Senate Judiciary Committee members and witnesses at a hearing on fentanyl said Congress should permanently classify fentanyl-related substances as Schedule I under the Controlled Substances Act to stop drug manufacturers from creating new, lethal analogs.
The push for permanent class scheduling was led in testimony and remarks by family members who lost children to illicit fentanyl, emergency physicians who helped draft FRS scheduling language and law enforcement officials. Chairman Chuck Grassley told the committee, "It's time to make this temporary scheduling permanent so that the drug cartels do not have the opportunity to flood our country with even deadlier versions of fentanyl."
The argument for permanent scheduling centers on prevention: Dr. Tom Westlake, an emergency physician who described himself as the architect of Wisconsin's FRS law, said class scheduling removes the incentive for legal chemical manufacturers to create novel fentanyl analogs. "FRS scheduling does not address illicit fentanyl. It was never designed to do so," Westlake said. "It only removed the incentive for legal chemical companies to create new FRSs, thus stopping them from ever existing in the first place."
Family witnesses framed the proposal as urgent. Jaime Puerta, president and co-founder of Victims of Illicit Drugs (VOID), described his son’s death after taking a counterfeit blue pill that lab testing showed contained illicit fentanyl and urged Congress to pass the HALT Fentanyl Act. "My son's death is just one of countless tragedies caused by this epidemic," Puerta said.

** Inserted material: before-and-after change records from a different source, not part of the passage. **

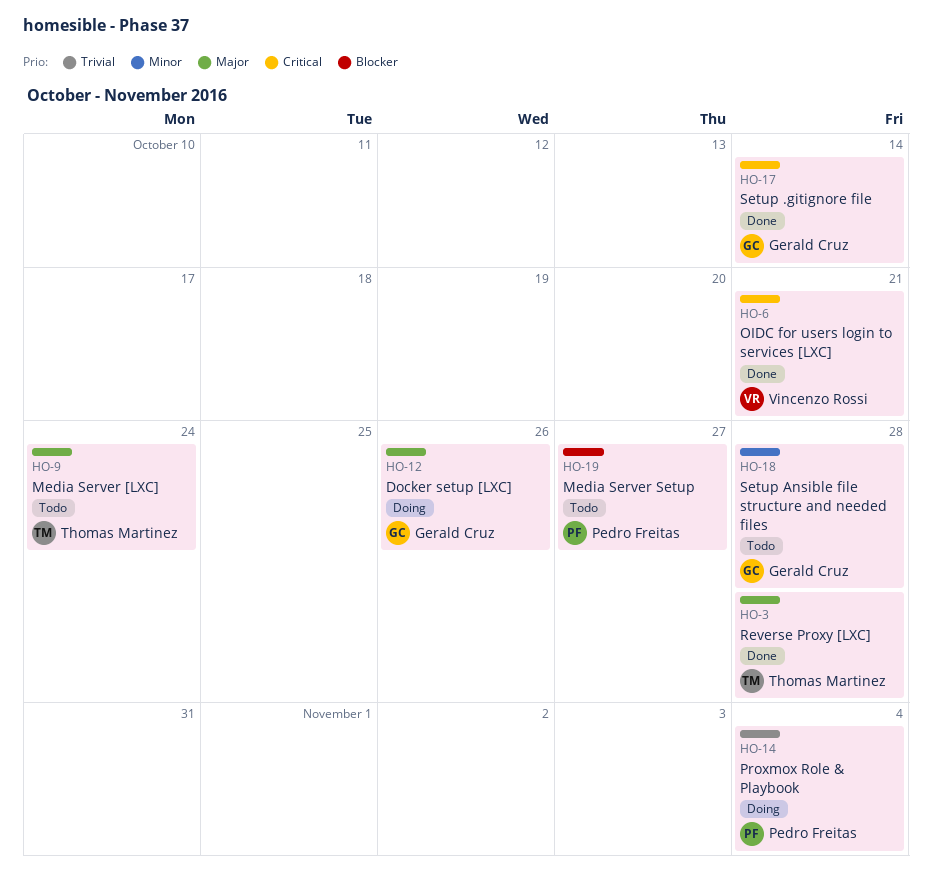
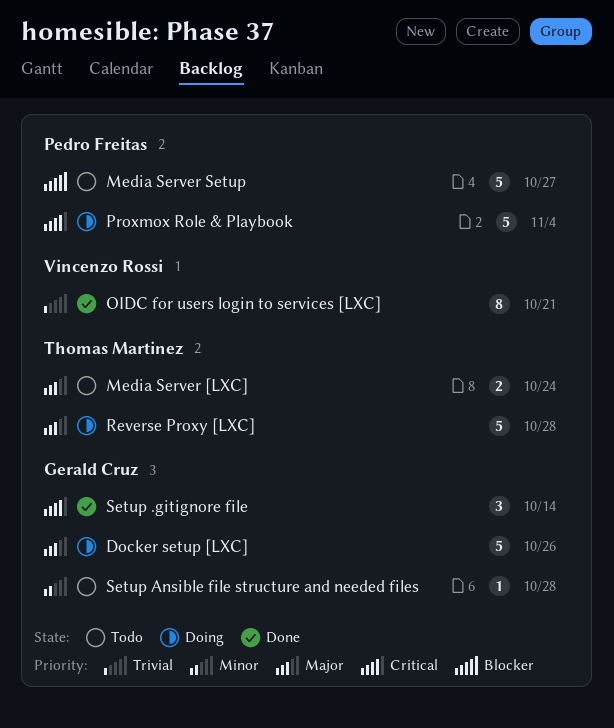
OIDC for users login to services [LXC], priority: Critical -> Trivial
Proxmox Role & Playbook, priority: Trivial -> Critical
Reverse Proxy [LXC], status: Done -> Doing

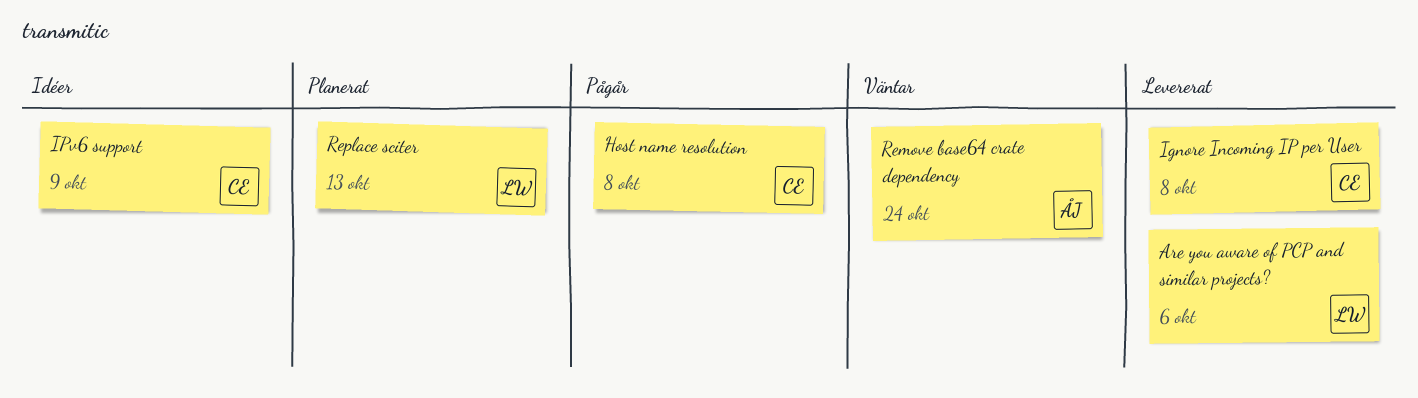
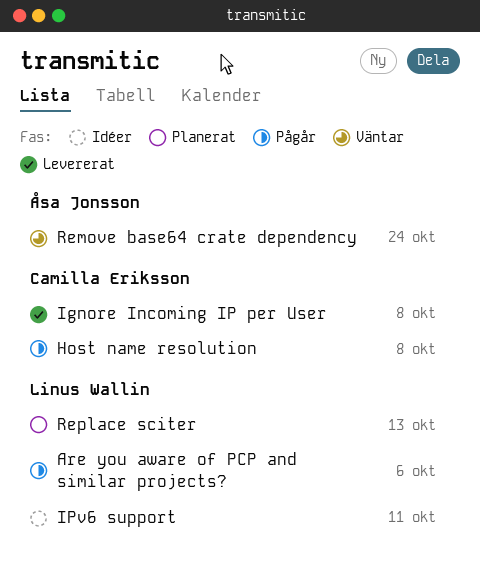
Are you aware of PCP and similar projects?, status: Levererat -> Pågår
IPv6 support, owner: Camilla Eriksson -> Linus Wallin
IPv6 support, due: Oct 9 -> Oct 11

Senators on both sides of the aisle and witnesses cited statistics and technical details repeatedly during the hearing: multiple speakers referenced a lethal fentanyl dose as about 2 milligrams; panelists cited recent national overdose counts in the tens of thousands per year and described how small quantities of fentanyl can produce many lethal doses. Dr. Westlake noted the original FRS scheduling approach he promoted in Wisconsin and its adoption by the DEA as a temporary federal policy, and told senators that making the approach permanent would close a regulatory loophole.

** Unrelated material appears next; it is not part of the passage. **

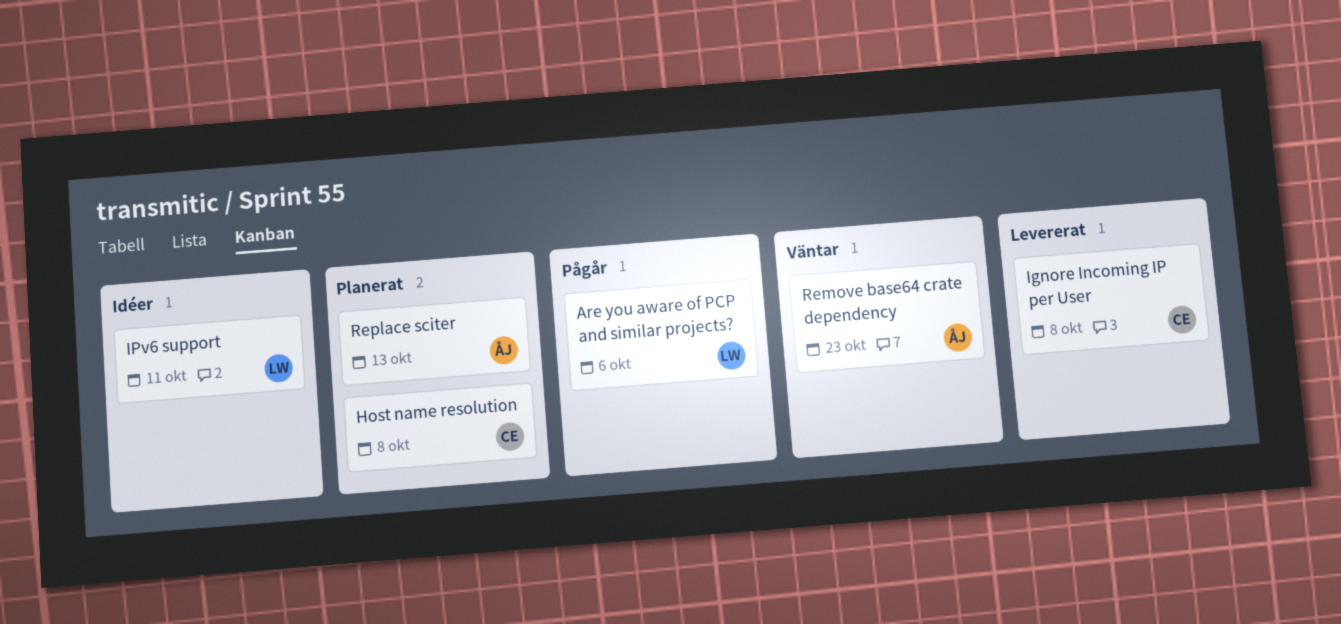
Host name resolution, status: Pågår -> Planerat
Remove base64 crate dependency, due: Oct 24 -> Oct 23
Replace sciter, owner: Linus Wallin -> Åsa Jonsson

Testimony also addressed concerns raised about the impact of class scheduling on research. Westlake and other witnesses said research accommodations have been negotiated and that agencies including NIH, HHS and FDA support the legislative language in the version of the bill before Congress. "While theoretical, it has been addressed with stakeholder input and is supported by the very agencies and organizations representing academic scientific research," Westlake said.
No committee vote on the HALT Fentanyl Act occurred during the hearing. Senators and witnesses urged rapid action: Grassley said the temporary scheduling was set to expire and that Congress must "get this done." The hearing included requests for complementary measures — border enforcement, interdiction, and treatment expansion — but witnesses characterized permanent FRS scheduling as a direct, narrowly targeted policy fix that would prevent some classes of deadly substances from ever reaching markets.
Ending: Committee members signaled bipartisan support for legislation on class scheduling while noting it is only one of multiple steps they said are necessary to address the broader fentanyl crisis.